[Opening RECORDS FOR PROCESSING section]

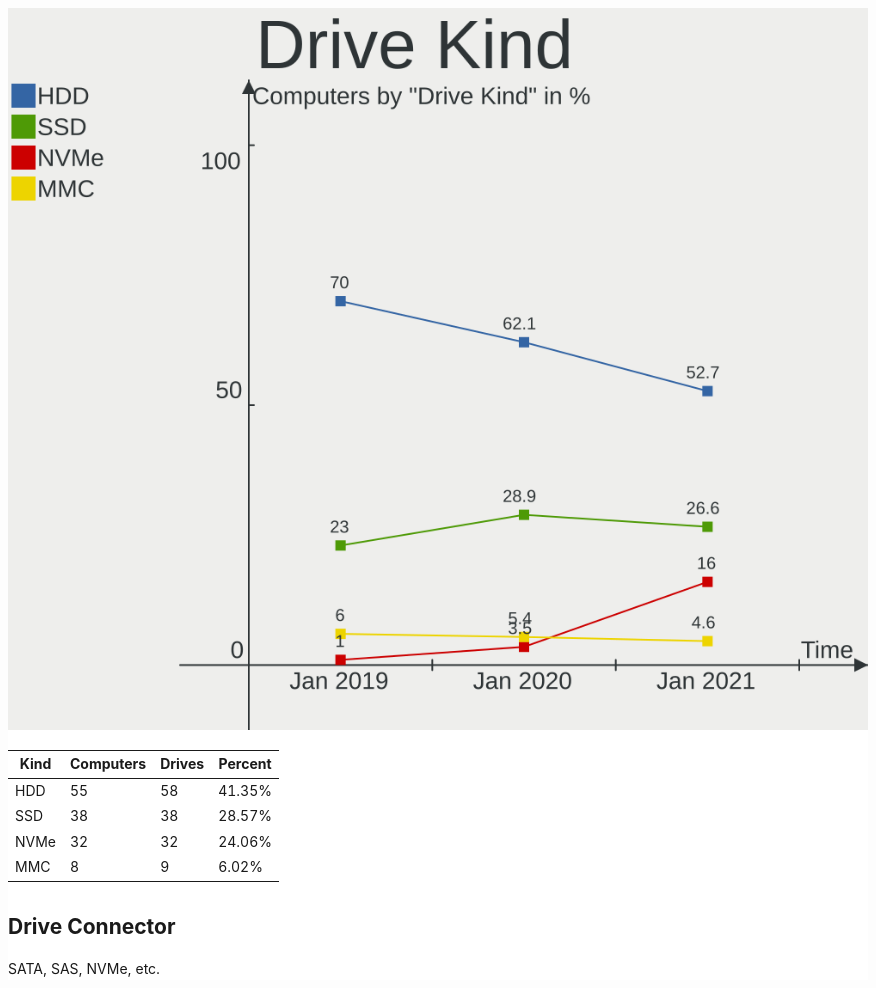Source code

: ![Drive Kind](./All/images/line_chart/drive_kind.svg)

| Kind | Computers | Drives | Percent |
|------|-----------|--------|---------|
| HDD  | 55        | 58     | 41.35%  |
| SSD  | 38        | 38     | 28.57%  |
| NVMe | 32        | 32     | 24.06%  |
| MMC  | 8         | 9      | 6.02%   |

Drive Connector
---------------

SATA, SAS, NVMe, etc.

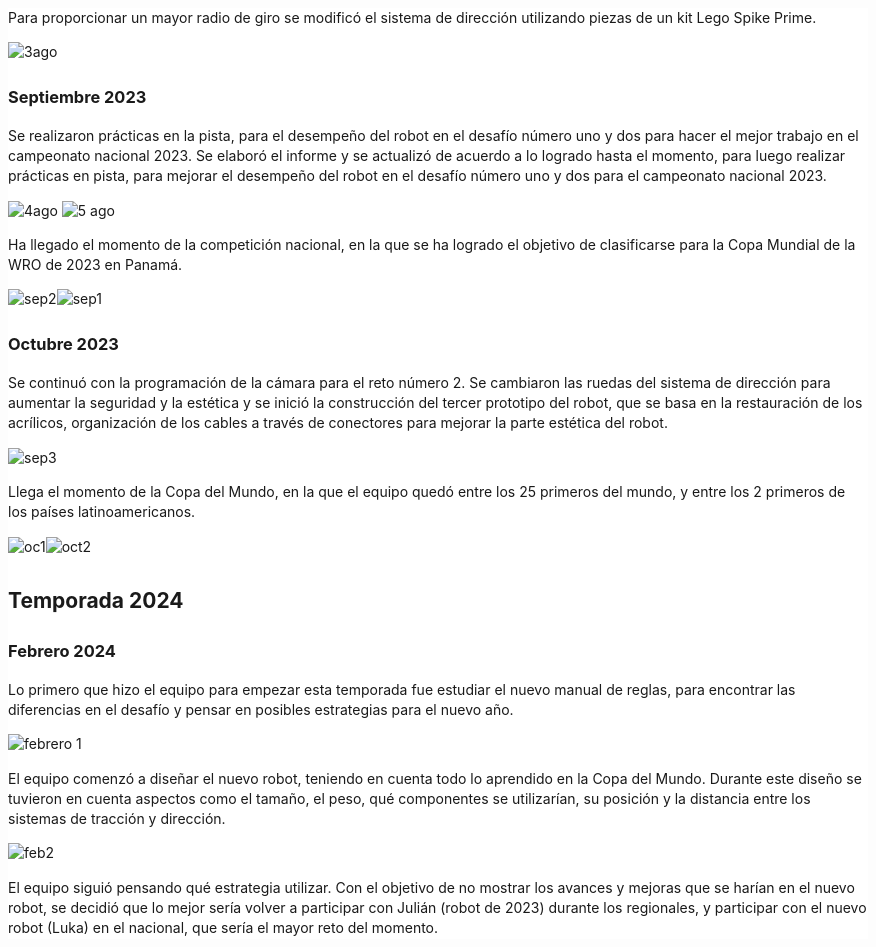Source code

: Para proporcionar un mayor radio de giro se modificó el sistema de dirección utilizando piezas de un kit Lego Spike Prime.

![3ago](https://github.com/RoboticaLLR/redmachine2024/assets/155327813/528c8a5c-2b6b-4996-9143-c09bb9472b1b)

### Septiembre 2023

Se realizaron prácticas en la pista, para el desempeño del robot en el desafío número uno y dos para hacer el mejor trabajo en el campeonato nacional 2023. Se elaboró el informe y se actualizó de acuerdo a lo logrado hasta el momento, para luego realizar prácticas en pista, para mejorar el desempeño del robot en el desafío número uno y dos para el campeonato nacional 2023.

![4ago](https://github.com/RoboticaLLR/redmachine2024/assets/155327813/e132722b-7d13-4236-8e9b-7d837b6f065d) ![5 ago](https://github.com/RoboticaLLR/redmachine2024/assets/155327813/eb82c5c2-2d85-4bf3-a0a5-0326dc07f3d5)

Ha llegado el momento de la competición nacional, en la que se ha logrado el objetivo de clasificarse para la Copa Mundial de la WRO de 2023 en Panamá.

![sep2](https://github.com/RoboticaLLR/redmachine2024/assets/155327813/41c23672-ecf9-4970-a691-882c736f0801)![sep1](https://github.com/RoboticaLLR/redmachine2024/assets/155327813/454f09af-68c2-41fe-842e-51191bca02c3)
 

### Octubre 2023

Se continuó con la programación de la cámara para el reto número 2. Se cambiaron las ruedas del sistema de dirección para aumentar la seguridad y la estética y se inició la construcción del tercer prototipo del robot, que se basa en la restauración de los acrílicos, organización de los cables a través de conectores para mejorar la parte estética del robot.

![sep3](https://github.com/RoboticaLLR/redmachine2024/assets/155327813/38c0d5d6-7739-47c4-ac14-718439dbf9c6)

Llega el momento de la Copa del Mundo, en la que el equipo quedó entre los 25 primeros del mundo, y entre los 2 primeros de los países latinoamericanos.

![oc1](https://github.com/RoboticaLLR/redmachine2024/assets/155327813/d7f5104d-0fcb-45c1-b448-8e1b9b5449bd)![oct2](https://github.com/RoboticaLLR/redmachine2024/assets/155327813/93173685-2fc5-4110-bf5e-b1adf484abe1)

## Temporada 2024

### Febrero 2024

Lo primero que hizo el equipo para empezar esta temporada fue estudiar el nuevo manual de reglas, para encontrar las diferencias en el desafío y pensar en posibles estrategias para el nuevo año.

![febrero 1](https://github.com/RoboticaLLR/redmachine2024/assets/155327813/543ccce4-e258-4f4d-ab56-94f6a3207c77)

El equipo comenzó a diseñar el nuevo robot, teniendo en cuenta todo lo aprendido en la Copa del Mundo. Durante este diseño se tuvieron en cuenta aspectos como el tamaño, el peso, qué componentes se utilizarían, su posición y la distancia entre los sistemas de tracción y dirección.

![feb2](https://github.com/RoboticaLLR/redmachine2024/assets/155327813/e518fc97-dbcd-4631-86c7-ceff1295411f)

El equipo siguió pensando qué estrategia utilizar. Con el objetivo de no mostrar los avances y mejoras que se harían en el nuevo robot, se decidió que lo mejor sería volver a participar con Julián (robot de 2023) durante los regionales, y participar con el nuevo robot (Luka) en el nacional, que sería el mayor reto del momento.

[Closing RECORDS FOR PROCESSING section]

WHAT YOU WILL DO: Go through the data above and copy each line in which "Kind" appears.

ANSWER TO THE PROBLEM:
: ![Drive Kind](./All/images/line_chart/drive_kind.svg)
| Kind | Computers | Drives | Percent |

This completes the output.